━━━━━ Dataset excerpts ━━━━━

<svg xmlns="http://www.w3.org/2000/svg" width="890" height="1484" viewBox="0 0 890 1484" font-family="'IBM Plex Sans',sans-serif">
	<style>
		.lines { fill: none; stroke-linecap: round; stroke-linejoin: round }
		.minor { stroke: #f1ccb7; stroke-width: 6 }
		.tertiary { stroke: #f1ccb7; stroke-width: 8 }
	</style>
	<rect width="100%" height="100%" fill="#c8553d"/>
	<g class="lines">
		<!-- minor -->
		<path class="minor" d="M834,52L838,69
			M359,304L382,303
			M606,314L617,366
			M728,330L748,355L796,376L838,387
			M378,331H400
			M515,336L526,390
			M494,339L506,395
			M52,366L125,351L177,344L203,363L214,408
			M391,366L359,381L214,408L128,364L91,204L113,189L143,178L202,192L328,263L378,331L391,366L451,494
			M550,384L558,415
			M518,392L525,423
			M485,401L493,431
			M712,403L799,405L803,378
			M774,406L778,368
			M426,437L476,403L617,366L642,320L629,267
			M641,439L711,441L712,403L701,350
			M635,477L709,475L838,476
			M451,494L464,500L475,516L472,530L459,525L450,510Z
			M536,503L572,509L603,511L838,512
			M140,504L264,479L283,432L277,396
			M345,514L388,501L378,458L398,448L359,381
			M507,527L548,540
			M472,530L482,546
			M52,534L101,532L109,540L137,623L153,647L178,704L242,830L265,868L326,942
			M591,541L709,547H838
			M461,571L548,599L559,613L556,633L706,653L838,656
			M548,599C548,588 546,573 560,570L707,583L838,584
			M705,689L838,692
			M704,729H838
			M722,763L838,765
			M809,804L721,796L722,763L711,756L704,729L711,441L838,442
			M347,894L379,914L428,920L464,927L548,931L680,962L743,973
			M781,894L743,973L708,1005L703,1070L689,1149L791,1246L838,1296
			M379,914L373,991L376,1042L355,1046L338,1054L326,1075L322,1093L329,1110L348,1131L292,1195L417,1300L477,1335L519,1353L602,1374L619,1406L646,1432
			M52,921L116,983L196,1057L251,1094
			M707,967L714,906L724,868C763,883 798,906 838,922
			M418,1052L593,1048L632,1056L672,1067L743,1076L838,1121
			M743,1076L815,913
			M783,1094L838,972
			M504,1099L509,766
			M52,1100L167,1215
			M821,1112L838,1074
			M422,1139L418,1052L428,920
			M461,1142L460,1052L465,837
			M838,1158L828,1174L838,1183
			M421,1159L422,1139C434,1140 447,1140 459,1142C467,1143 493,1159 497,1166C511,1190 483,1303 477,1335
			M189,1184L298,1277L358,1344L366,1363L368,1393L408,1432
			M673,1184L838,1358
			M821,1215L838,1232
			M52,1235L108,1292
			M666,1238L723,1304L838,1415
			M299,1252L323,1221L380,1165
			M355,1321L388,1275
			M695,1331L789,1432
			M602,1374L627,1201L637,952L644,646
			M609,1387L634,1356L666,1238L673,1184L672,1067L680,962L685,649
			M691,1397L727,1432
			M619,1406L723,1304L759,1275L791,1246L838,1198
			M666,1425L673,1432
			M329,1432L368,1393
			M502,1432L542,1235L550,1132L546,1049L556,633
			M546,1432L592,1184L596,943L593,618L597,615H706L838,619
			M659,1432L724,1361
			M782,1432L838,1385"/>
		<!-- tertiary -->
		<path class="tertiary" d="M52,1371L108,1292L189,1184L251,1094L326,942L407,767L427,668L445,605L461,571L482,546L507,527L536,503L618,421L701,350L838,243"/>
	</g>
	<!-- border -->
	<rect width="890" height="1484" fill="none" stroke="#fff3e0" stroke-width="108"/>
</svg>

━━━━━

Write out all the entries once more, exactly.

▸ Reply:
<svg xmlns="http://www.w3.org/2000/svg" width="890" height="1484" viewBox="0 0 890 1484" font-family="'IBM Plex Sans',sans-serif">
	<style>
		.lines { fill: none; stroke-linecap: round; stroke-linejoin: round }
		.minor { stroke: #f1ccb7; stroke-width: 6 }
		.tertiary { stroke: #f1ccb7; stroke-width: 8 }
	</style>
	<rect width="100%" height="100%" fill="#c8553d"/>
	<g class="lines">
		<!-- minor -->
		<path class="minor" d="M834,52L838,69
			M359,304L382,303
			M606,314L617,366
			M728,330L748,355L796,376L838,387
			M378,331H400
			M515,336L526,390
			M494,339L506,395
			M52,366L125,351L177,344L203,363L214,408
			M391,366L359,381L214,408L128,364L91,204L113,189L143,178L202,192L328,263L378,331L391,366L451,494
			M550,384L558,415
			M518,392L525,423
			M485,401L493,431
			M712,403L799,405L803,378
			M774,406L778,368
			M426,437L476,403L617,366L642,320L629,267
			M641,439L711,441L712,403L701,350
			M635,477L709,475L838,476
			M451,494L464,500L475,516L472,530L459,525L450,510Z
			M536,503L572,509L603,511L838,512
			M140,504L264,479L283,432L277,396
			M345,514L388,501L378,458L398,448L359,381
			M507,527L548,540
			M472,530L482,546
			M52,534L101,532L109,540L137,623L153,647L178,704L242,830L265,868L326,942
			M591,541L709,547H838
			M461,571L548,599L559,613L556,633L706,653L838,656
			M548,599C548,588 546,573 560,570L707,583L838,584
			M705,689L838,692
			M704,729H838
			M722,763L838,765
			M809,804L721,796L722,763L711,756L704,729L711,441L838,442
			M347,894L379,914L428,920L464,927L548,931L680,962L743,973
			M781,894L743,973L708,1005L703,1070L689,1149L791,1246L838,1296
			M379,914L373,991L376,1042L355,1046L338,1054L326,1075L322,1093L329,1110L348,1131L292,1195L417,1300L477,1335L519,1353L602,1374L619,1406L646,1432
			M52,921L116,983L196,1057L251,1094
			M707,967L714,906L724,868C763,883 798,906 838,922
			M418,1052L593,1048L632,1056L672,1067L743,1076L838,1121
			M743,1076L815,913
			M783,1094L838,972
			M504,1099L509,766
			M52,1100L167,1215
			M821,1112L838,1074
			M422,1139L418,1052L428,920
			M461,1142L460,1052L465,837
			M838,1158L828,1174L838,1183
			M421,1159L422,1139C434,1140 447,1140 459,1142C467,1143 493,1159 497,1166C511,1190 483,1303 477,1335
			M189,1184L298,1277L358,1344L366,1363L368,1393L408,1432
			M673,1184L838,1358
			M821,1215L838,1232
			M52,1235L108,1292
			M666,1238L723,1304L838,1415
			M299,1252L323,1221L380,1165
			M355,1321L388,1275
			M695,1331L789,1432
			M602,1374L627,1201L637,952L644,646
			M609,1387L634,1356L666,1238L673,1184L672,1067L680,962L685,649
			M691,1397L727,1432
			M619,1406L723,1304L759,1275L791,1246L838,1198
			M666,1425L673,1432
			M329,1432L368,1393
			M502,1432L542,1235L550,1132L546,1049L556,633
			M546,1432L592,1184L596,943L593,618L597,615H706L838,619
			M659,1432L724,1361
			M782,1432L838,1385"/>
		<!-- tertiary -->
		<path class="tertiary" d="M52,1371L108,1292L189,1184L251,1094L326,942L407,767L427,668L445,605L461,571L482,546L507,527L536,503L618,421L701,350L838,243"/>
	</g>
	<!-- border -->
	<rect width="890" height="1484" fill="none" stroke="#fff3e0" stroke-width="108"/>
</svg>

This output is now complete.